Private 9377 2nd Bn, Coldstream Guards
Died 30th November 1917, aged 25
Remembered at Gouzeaucourt New British Cemetery
& on both Blakeney War Memorials

John, always known as Jack, was registered at birth in the June Quarter of 1892 while his school record gives 2nd February 1893, Blakeney as his date of birth. He was the 7th son of 8 boys and 9th child of 12 born to George Bennington Long (1856-1939), Fisherman and coxswain of the lifeboat and his wife Catherine Charlotte Daniel (1857-1905). The children, all born between 1880 and 1899, were George 1880, Herbert Charles “Charlie” 1881, William Henry “Will Watch” 1882, Eveline 1884, Henry Matthew “Matthie” 1886, James Herbert 1887, Frederick “Thin Freddy” 1888, Ellen 1890, John “Jack” 1892, Samuel Daniel 1895, Catherine Charlotte 1897 (who died aged 2) and Claudia 1899.

By 1911, aged 18, Jack was a fisherman living with his father and stepmother at 80 High Street, together with his younger brother and sister, Samuel and Claudia.

Except for Charlie and William, all his brothers served as soldiers in the Great War and the Norfolk Chronicle, Friday June 25, 1915 photographed them under the title “Patriotic Blakeney Family” with the comment that “practically every eligible man is serving and Blakeney is proud of her sons.” It was also noted in the article that Charlie played his part on the Home Front as Harbour Master and 2nd coxswain of the lifeboat, Caroline. Completely missing from the account was William who was to serve in the Merchant Navy.

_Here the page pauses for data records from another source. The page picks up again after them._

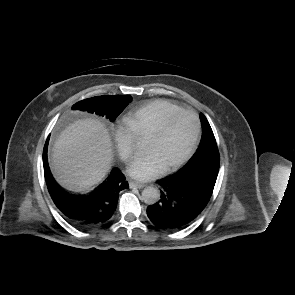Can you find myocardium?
Instances as JSON below:
<instances>
[{
    "label": "myocardium",
    "mask_w": 295,
    "mask_h": 295,
    "mask_svg": "<svg viewBox=\"0 0 295 295\" xmlns=\"http://www.w3.org/2000/svg\"><path fill=\"white\" fill-rule=\"evenodd\" d=\"M182 114H187V115H190V116L193 117L194 122H195L194 137H193V140H192L191 145H190L189 149L187 150V152L180 159H178L177 161L165 166L163 168L164 172H169V171H172V170H175V169L179 168L180 166L185 164L192 157V155L194 154V152H195V150L197 148L199 139H200V135H201V123H200L199 116L197 115L196 112H194L192 110L180 109L178 111H175V112L167 115L159 123V125L155 128V130L151 134H149V136H148V139H153V140L160 138L164 134L169 122L173 118H175L176 116L182 115Z\"/></svg>",
    "instance_id": "myocardium-1"
}]
</instances>
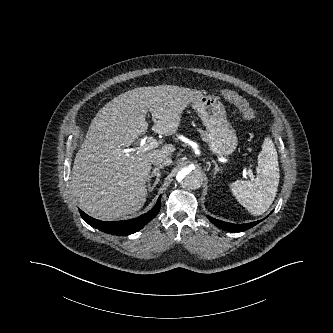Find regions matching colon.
Masks as SVG:
<instances>
[{
	"instance_id": "colon-1",
	"label": "colon",
	"mask_w": 333,
	"mask_h": 333,
	"mask_svg": "<svg viewBox=\"0 0 333 333\" xmlns=\"http://www.w3.org/2000/svg\"><path fill=\"white\" fill-rule=\"evenodd\" d=\"M220 93L224 99L235 105L244 119L254 120L256 118V113L250 103L239 94L229 89H222Z\"/></svg>"
}]
</instances>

There are no surviving records for Jack apart from enlisting at Hempton and the award of his Military Medal, 1916. However, the following obituary from an unidentified newspaper is revealing;  “He enlisted in the Coldstream guards and here his early training among wildfowl of Blakeney stood him in good stead. Constant practice on the muds had given him a quick eye and an accuracy of aim … one of the best shots in the army … He was often specially chosen for perilous enterprises, and as a sniper must have rendered valuable service … He was a lad of singularly reticent character, content to do his duty and not talk about it, and it was only with the receipt of the official notification that his father learned that … he had been awarded the Military Medal … He kept a good heart worthy of his regiment and of the old regular army, and in the brief span of his life of twenty-five years he has added an imperishable jewel to the Immortal crown of brave Blakeney boys who have laid down their lives in the face of the foe.”

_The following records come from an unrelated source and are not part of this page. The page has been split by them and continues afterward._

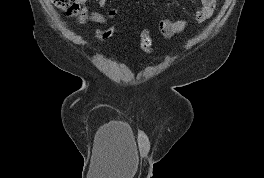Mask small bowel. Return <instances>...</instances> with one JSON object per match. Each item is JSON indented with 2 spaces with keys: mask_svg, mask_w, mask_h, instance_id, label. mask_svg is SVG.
Instances as JSON below:
<instances>
[{
  "mask_svg": "<svg viewBox=\"0 0 264 178\" xmlns=\"http://www.w3.org/2000/svg\"><path fill=\"white\" fill-rule=\"evenodd\" d=\"M102 10L106 13L98 11H89L87 7L88 0H80L82 9L77 17V23L84 25L87 22H93L98 25L106 23L107 17L113 18L117 14V9H107L108 0H98ZM201 6L195 13V21L197 23H203L208 20L214 13L216 7V0H200ZM187 27V21L185 20H172L168 18H162L158 20V29L162 36L165 38H171L176 34L181 33Z\"/></svg>",
  "mask_w": 264,
  "mask_h": 178,
  "instance_id": "c3829d8e",
  "label": "small bowel"
}]
</instances>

After Passchendaele and under a cloak of utmost secrecy, the British Third Army, assisted by massed tanks, mounted an attack in front of Cambrai. This was a major rail centre where the German defences on the Western Front were at their strongest. Battle commenced on 20th November and although initially successful there was constant moving of the front line both backwards and forwards in the ensuing days. Ten days later the Germans ripped open the British line around Gouzeaucourt, capturing then loosing it a few hours later when the Guards stormed in to retake the village. Jack lost his life during this action and is one of the 55 original burials that are still left in place in the cemetery.